## Start Data to process
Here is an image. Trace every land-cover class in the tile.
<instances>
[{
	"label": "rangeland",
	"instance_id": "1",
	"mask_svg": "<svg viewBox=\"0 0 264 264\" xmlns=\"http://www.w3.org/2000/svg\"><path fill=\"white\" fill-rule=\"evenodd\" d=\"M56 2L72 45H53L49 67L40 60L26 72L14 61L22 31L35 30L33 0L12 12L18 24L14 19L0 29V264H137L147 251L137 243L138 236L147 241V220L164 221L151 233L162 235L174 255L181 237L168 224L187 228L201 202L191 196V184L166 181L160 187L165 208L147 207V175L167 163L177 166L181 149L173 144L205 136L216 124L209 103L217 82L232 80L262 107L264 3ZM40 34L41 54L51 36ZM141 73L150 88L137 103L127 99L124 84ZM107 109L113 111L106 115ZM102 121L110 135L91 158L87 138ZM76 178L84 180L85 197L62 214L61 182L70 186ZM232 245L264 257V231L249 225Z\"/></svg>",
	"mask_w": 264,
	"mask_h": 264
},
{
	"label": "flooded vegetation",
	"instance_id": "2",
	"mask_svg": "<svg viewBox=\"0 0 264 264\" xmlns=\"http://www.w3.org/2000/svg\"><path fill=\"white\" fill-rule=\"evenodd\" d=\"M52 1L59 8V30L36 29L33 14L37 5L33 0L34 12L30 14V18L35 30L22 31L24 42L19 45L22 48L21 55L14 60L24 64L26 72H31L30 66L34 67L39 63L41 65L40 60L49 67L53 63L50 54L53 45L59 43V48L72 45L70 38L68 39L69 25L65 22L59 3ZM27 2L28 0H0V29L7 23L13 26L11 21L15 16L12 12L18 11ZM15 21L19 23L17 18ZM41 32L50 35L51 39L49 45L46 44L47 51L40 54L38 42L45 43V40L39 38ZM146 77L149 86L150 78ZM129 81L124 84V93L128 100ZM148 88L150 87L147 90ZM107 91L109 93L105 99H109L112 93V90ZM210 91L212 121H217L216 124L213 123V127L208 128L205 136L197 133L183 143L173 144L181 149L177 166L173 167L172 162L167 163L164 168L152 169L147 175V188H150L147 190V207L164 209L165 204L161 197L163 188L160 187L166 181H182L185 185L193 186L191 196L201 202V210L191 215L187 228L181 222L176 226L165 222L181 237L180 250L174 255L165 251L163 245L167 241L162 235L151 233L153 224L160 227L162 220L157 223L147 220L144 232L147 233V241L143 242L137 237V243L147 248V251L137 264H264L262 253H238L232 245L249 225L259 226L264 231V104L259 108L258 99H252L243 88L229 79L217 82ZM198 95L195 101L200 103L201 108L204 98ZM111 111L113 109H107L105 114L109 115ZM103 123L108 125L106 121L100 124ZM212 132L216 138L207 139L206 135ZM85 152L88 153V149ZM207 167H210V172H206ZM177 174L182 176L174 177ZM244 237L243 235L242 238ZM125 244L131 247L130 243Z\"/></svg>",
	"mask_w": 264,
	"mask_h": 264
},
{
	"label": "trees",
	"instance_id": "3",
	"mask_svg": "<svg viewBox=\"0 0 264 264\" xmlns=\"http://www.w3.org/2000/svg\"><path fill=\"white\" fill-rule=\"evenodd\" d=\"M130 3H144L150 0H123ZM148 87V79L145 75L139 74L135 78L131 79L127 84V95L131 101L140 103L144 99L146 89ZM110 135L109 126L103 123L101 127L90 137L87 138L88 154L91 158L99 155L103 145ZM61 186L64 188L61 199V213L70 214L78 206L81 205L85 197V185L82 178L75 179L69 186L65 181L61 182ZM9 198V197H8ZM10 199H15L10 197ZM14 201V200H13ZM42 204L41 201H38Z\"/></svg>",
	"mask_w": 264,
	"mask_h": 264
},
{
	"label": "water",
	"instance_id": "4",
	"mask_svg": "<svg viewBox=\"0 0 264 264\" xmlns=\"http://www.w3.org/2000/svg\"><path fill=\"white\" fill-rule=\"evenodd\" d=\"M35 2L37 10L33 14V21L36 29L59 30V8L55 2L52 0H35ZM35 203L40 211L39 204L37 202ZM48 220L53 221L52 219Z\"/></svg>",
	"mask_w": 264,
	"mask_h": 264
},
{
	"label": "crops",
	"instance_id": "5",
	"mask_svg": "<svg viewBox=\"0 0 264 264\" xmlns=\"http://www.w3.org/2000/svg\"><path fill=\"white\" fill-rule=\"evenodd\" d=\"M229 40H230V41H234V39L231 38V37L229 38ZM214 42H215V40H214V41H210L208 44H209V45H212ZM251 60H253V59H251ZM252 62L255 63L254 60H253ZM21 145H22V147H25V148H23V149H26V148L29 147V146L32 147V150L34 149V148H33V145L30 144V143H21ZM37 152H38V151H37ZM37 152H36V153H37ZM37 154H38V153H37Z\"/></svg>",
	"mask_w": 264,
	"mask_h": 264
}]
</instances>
## End Data to process
§ What is asked: Write out all the data again, exactly as it appears.

§ Reply:
Here is an image. Trace every land-cover class in the tile.
<instances>
[{
	"label": "rangeland",
	"instance_id": "1",
	"mask_svg": "<svg viewBox=\"0 0 264 264\" xmlns=\"http://www.w3.org/2000/svg\"><path fill=\"white\" fill-rule=\"evenodd\" d=\"M56 2L72 45H53L49 67L40 60L26 72L14 61L22 31L35 30L33 0L12 12L18 24L14 19L0 29V264H137L147 251L137 243L138 236L147 241V220L164 221L151 233L162 235L174 255L181 237L168 224L187 228L201 202L191 196V184L166 181L160 187L165 208L147 207V175L167 163L177 166L181 149L173 144L205 136L216 124L209 103L217 82L232 80L262 107L264 3ZM40 34L41 54L51 36ZM141 73L150 88L137 103L127 99L124 84ZM107 109L113 111L106 115ZM102 121L110 135L91 158L87 138ZM76 178L84 180L85 197L62 214L61 182L70 186ZM232 245L264 257V231L249 225Z\"/></svg>",
	"mask_w": 264,
	"mask_h": 264
},
{
	"label": "flooded vegetation",
	"instance_id": "2",
	"mask_svg": "<svg viewBox=\"0 0 264 264\" xmlns=\"http://www.w3.org/2000/svg\"><path fill=\"white\" fill-rule=\"evenodd\" d=\"M52 1L59 8V30L36 29L33 14L37 5L33 0L34 12L30 14V18L35 30L22 31L24 42L19 45L22 48L21 55L14 60L24 64L26 72H31L30 66L34 67L39 63L41 65L40 60L49 67L53 63L50 54L53 45L59 43V48L72 45L70 38L68 39L69 25L65 22L59 3ZM27 2L28 0H0V29L7 23L13 26L11 21L15 16L12 12L18 11ZM15 21L19 23L17 18ZM41 32L50 35L51 39L49 45L46 44L47 51L40 54L38 42L45 43V40L39 38ZM146 77L149 86L150 78ZM129 81L124 84V93L128 100ZM148 88L150 87L147 90ZM107 91L109 93L105 99H109L112 93V90ZM210 91L212 121H217L216 124L213 123V127L208 128L205 136L197 133L183 143L173 144L181 149L177 166L173 167L172 162L167 163L164 168L152 169L147 175V188H150L147 190V207L164 209L165 204L161 197L163 188L160 187L166 181H182L185 185L193 186L191 196L201 202V210L191 215L187 228L181 222L176 226L165 222L181 237L180 250L174 255L165 251L163 245L167 241L162 235L151 233L153 224L160 227L162 220L157 223L147 220L144 232L147 233V241L143 242L137 237V243L147 248V251L137 264H264L262 253H238L232 245L249 225L259 226L264 231V104L259 108L258 99H252L243 88L229 79L217 82ZM198 95L195 101L200 103L201 108L204 98ZM111 111L113 109H107L105 114L109 115ZM103 123L108 125L106 121L100 124ZM212 132L216 138L207 139L206 135ZM85 152L88 153V149ZM207 167H210V172H206ZM177 174L182 176L174 177ZM244 237L243 235L242 238ZM125 244L131 247L130 243Z\"/></svg>",
	"mask_w": 264,
	"mask_h": 264
},
{
	"label": "trees",
	"instance_id": "3",
	"mask_svg": "<svg viewBox=\"0 0 264 264\" xmlns=\"http://www.w3.org/2000/svg\"><path fill=\"white\" fill-rule=\"evenodd\" d=\"M130 3H144L150 0H123ZM148 87V79L145 75L139 74L135 78L131 79L127 84V95L131 101L140 103L144 99L146 89ZM110 135L109 126L103 123L101 127L90 137L87 138L88 154L91 158L99 155L103 145ZM61 186L64 188L61 199V213L70 214L78 206L81 205L85 197V185L82 178L75 179L69 186L65 181L61 182ZM9 198V197H8ZM10 199H15L10 197ZM14 201V200H13ZM42 204L41 201H38Z\"/></svg>",
	"mask_w": 264,
	"mask_h": 264
},
{
	"label": "water",
	"instance_id": "4",
	"mask_svg": "<svg viewBox=\"0 0 264 264\" xmlns=\"http://www.w3.org/2000/svg\"><path fill=\"white\" fill-rule=\"evenodd\" d=\"M35 2L37 10L33 14V21L36 29L59 30V8L55 2L52 0H35ZM35 203L40 211L39 204L37 202ZM48 220L53 221L52 219Z\"/></svg>",
	"mask_w": 264,
	"mask_h": 264
},
{
	"label": "crops",
	"instance_id": "5",
	"mask_svg": "<svg viewBox=\"0 0 264 264\" xmlns=\"http://www.w3.org/2000/svg\"><path fill=\"white\" fill-rule=\"evenodd\" d=\"M229 40H230V41H234V39L231 38V37L229 38ZM214 42H215V40H214V41H210L208 44H209V45H212ZM251 60H253V59H251ZM252 62L255 63L254 60H253ZM21 145H22V147H25V148H23V149H26V148L29 147V146L32 147V150L34 149V148H33V145L30 144V143H21ZM37 152H38V151H37ZM37 152H36V153H37ZM37 154H38V153H37Z\"/></svg>",
	"mask_w": 264,
	"mask_h": 264
}]
</instances>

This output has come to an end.